VANCOUVER — World-renowned HIV experts from British Columbia are stepping in to help control a massive outbreak of the disease in rural Indiana.
The B.C. Centre for Excellence in HIV/AIDS is partnering with Indiana University's school of medicine in an effort to stymie an epidemic in Scott County where 184 people have tested positive for HIV since December 2014.
Nearly 10 per cent of the county's 4,200 residents are believed to be injection drug users, with many crushing and injecting the opioid painkiller Opana.
The B.C. Centre for Excellence is known for its innovative 'treatment as prevention' approach to HIV, where patients who test positive for the virus immediately receive free treatment to stop its transmission from progressing and reduce the chance of others getting infected.
"We wanted to be able to collaborate with them because thus far, we've not had an HIV outbreak such as what we're seeing in Indiana, in Scott County, in a rural setting in the United States," said Dr. Diane Janowicz, an expert in infectious disease at Indiana University.
Combining treatment as prevention with harm reduction and addiction management has brought epidemic levels of HIV on Vancouver's Downtown Eastside virtually under control, said Dr. Julio Montaner, director of the B.C. Centre for Excellence.
"What the Indiana colleagues are trying to do is learn from our experience and trying to export and adapt this strategy that has proven so successful here," he said.
"We are here to support them, to give them the know-how and, of course, there are a lot of aspects to doing this work that we have now mastered after years of doing this work.

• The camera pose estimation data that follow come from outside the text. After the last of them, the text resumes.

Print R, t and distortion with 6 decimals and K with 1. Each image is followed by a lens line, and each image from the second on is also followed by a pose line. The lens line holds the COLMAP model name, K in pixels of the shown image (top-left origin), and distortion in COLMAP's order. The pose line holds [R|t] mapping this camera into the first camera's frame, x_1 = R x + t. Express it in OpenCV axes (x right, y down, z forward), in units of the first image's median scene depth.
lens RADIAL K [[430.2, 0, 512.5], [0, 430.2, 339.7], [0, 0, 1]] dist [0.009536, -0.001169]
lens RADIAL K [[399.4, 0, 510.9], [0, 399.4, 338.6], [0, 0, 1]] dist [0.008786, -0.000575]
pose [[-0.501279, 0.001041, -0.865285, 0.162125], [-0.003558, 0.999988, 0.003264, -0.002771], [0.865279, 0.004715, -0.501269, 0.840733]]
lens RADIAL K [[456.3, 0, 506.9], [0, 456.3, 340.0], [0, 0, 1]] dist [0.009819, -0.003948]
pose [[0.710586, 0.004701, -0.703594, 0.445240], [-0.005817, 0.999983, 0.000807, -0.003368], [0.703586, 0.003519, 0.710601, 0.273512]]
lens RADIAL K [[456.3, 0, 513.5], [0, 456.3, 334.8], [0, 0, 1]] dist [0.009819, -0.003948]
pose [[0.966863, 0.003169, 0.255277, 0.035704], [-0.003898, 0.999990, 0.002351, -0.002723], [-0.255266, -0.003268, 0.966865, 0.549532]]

And it will save them a lot of trouble to work with us."
The two-year partnership between the B.C. Centre of Excellence and Indiana University — funded in part by the National Institute on Drug Abuse — will focus on research instead of treatment, looking at what factors influence a patient in accessing care or prevention tools.

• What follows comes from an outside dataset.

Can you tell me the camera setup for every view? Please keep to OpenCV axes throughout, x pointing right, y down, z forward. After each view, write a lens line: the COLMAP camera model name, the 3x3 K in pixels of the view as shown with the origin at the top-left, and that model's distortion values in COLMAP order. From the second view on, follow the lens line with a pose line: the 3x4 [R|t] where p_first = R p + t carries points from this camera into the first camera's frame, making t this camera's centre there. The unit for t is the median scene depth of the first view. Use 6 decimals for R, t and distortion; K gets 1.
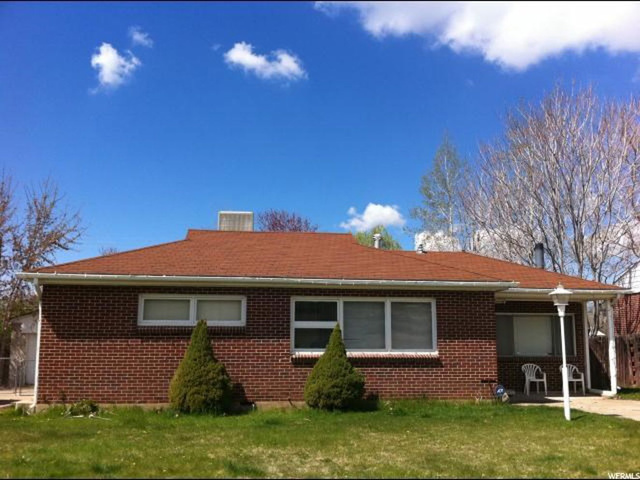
lens RADIAL K [[610.1, 0, 320.0], [0, 610.1, 240.0], [0, 0, 1]] dist [0.071891, -0.222960]
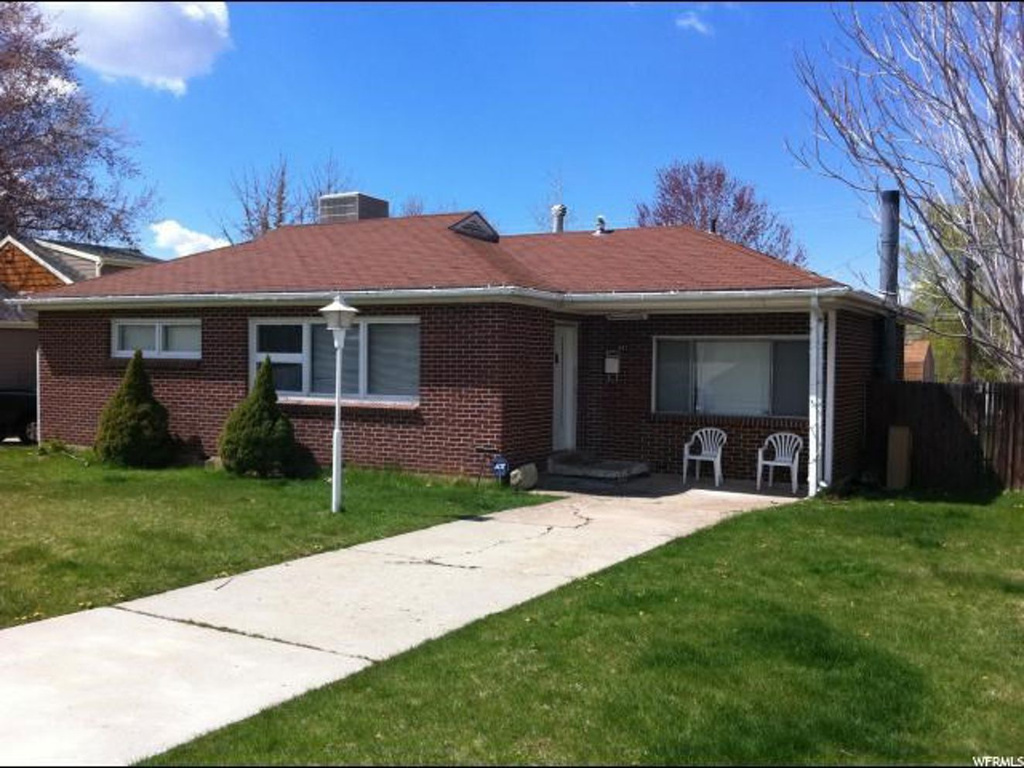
lens RADIAL K [[976.1, 0, 512.0], [0, 976.1, 384.0], [0, 0, 1]] dist [0.071891, -0.222960]
pose [[0.795814, 0.022451, -0.605125, 0.904379], [0.083546, 0.985685, 0.146443, 0.025709], [0.599750, -0.167097, 0.782546, 0.273468]]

Since the HIV epidemic began in Scott County, several groups have been working to provide treatment options, including a needle exchange.
"This is not to supplement or supplant (the treatment services) at all, but to kind of to help figure out how we can make that treatment even better or optimize it as much as possible," Janowicz said.
Located about 130 kilometres south of Indianapolis, Scott County is a economically deprived area where many people live below the poverty line and the main town has a single stop light, Janowicz said.
The economic challenges often means people don't have health insurance and need to be enrolled in the state medicaid program before they can access care.
"Certainly, this outbreak has been fairly devastating to the people who are there. So I think a lot of the progress that we've made has offered quite a bit of hope to people," Janowicz said.
The centre's treatment as a prevention strategy has already been used in several other countries including China, France and Panama. It was also adopted by the United Nations as part of a plan to significantly reduce HIV rates by 2020.
Montaner said he is convinced the strategy could stop the spread of the HIV epidemic in Indiana, too.
"What we have seen consistently is that if you apply the strategy aggressively and effectively, the epidemic can be controlled," he said.